Ce paysage pathétique, désolé et mal conçu pourrait être entièrement refait, redessiné par quelqu’un de compétent.
En ce qui concerne la manie marseillaise de massacrer les lauriers-roses, aussi appelés oléandres, je me demande pourquoi. Bien placés, ils nécessitent peu de taille autre que quelques branches qui s’étendent trop largement, l’élimination du bois mort et des drageons basaux, et l’amélioration esthétique.

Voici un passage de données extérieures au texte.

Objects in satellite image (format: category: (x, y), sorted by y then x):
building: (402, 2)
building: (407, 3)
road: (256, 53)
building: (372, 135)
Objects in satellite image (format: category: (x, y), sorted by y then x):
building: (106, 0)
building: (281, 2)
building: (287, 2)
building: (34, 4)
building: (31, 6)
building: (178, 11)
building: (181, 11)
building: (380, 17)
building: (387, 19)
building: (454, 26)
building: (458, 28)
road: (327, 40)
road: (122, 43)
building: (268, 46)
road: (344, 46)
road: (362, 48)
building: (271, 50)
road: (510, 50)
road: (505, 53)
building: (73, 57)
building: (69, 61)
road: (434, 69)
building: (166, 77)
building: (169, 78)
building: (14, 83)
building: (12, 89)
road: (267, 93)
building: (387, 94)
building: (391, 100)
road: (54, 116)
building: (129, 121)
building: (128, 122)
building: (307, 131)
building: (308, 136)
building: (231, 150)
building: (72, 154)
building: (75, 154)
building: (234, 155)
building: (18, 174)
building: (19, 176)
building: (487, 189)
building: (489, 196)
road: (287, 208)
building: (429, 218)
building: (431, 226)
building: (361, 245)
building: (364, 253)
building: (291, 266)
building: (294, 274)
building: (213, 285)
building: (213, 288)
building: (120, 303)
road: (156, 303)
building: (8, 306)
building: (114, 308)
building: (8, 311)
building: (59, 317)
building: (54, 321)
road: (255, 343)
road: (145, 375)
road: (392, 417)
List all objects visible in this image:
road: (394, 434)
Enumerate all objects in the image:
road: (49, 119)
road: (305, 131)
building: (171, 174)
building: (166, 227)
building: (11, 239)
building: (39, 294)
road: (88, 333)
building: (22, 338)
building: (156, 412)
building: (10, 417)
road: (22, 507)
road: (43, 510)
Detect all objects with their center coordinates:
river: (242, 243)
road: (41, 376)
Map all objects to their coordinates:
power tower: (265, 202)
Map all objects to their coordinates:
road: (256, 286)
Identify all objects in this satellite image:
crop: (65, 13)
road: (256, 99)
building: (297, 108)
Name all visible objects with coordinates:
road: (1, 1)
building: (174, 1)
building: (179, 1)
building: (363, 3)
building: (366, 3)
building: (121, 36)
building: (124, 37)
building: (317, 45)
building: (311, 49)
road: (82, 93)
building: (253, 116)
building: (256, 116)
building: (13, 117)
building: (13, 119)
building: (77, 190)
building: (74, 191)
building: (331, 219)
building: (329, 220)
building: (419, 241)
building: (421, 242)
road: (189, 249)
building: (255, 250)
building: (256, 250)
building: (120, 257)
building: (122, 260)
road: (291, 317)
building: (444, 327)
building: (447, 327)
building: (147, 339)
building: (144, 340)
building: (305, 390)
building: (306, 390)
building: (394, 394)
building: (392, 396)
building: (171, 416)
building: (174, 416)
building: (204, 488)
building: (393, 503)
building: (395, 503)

Pendant ma jeunesse, j’ai entretenu le jardin familial en banlieue de Los Angeles, y compris un écran informel composé de lauriers-roses bien espacés devant une clôture en bois de séquoia, deux groupes de trois arbustes (rose, blanc et rouge), avec un Jacaranda mimosifolia entre les deux. Je n’ai jamais étêté ou déformé par une mauvaise taille aucun des oléandres. Ce n’était pas une haie formelle, un usage inapproprié pour cette espèce. Chaque année, ils fleurissaient abondamment sans les étêter, ce qui est considéré comme essentiel pour une bonne floraison à Marseille.
De même, ni notre lilas des Indes, Lagerstroemia indica, ni celui de notre voisin n’ont jamais été étêtés et ils ont fleuri splendidement, montrant bien leur structure de branches naturellement belle et leur écorce qui pèle, sans signes de taille apparente.
Le clivage horticole français-anglais est prononcé pour la taille des arbres et arbustes à fleurs. Dans l’approche gauloise, la forme naturelle d’une plante est souvent sacrifiée pour assurer ou augmenter la floraison, alors que dans l’esthétique anglo-saxonne, une déformation structurelle irrémédiable d’une plante ligneuse est inacceptable. Par exemple, pour les arbustes à drageons comme le forsythia et le seringat, ces arbustes sont généralement sévèrement étêtés en France, alors que ce que mon professeur d’horticulture à Oakland, Emile Labadie, recommandait dans Ornamental Shrubs for Use in the Western Landscape était de simplement “couper périodiquement le vieux bois jusqu’au niveau du sol” pour les rénover et promouvoir une bonne floraison. Une opposition culturelle identique existe pour Nandina domestica. Selon Labadie pour Nerium oleander: ” Le vieux bois peut être coupé jusqu’au niveau du sol. Certaines branches peuvent être étêtées pour contrôler la croissance.”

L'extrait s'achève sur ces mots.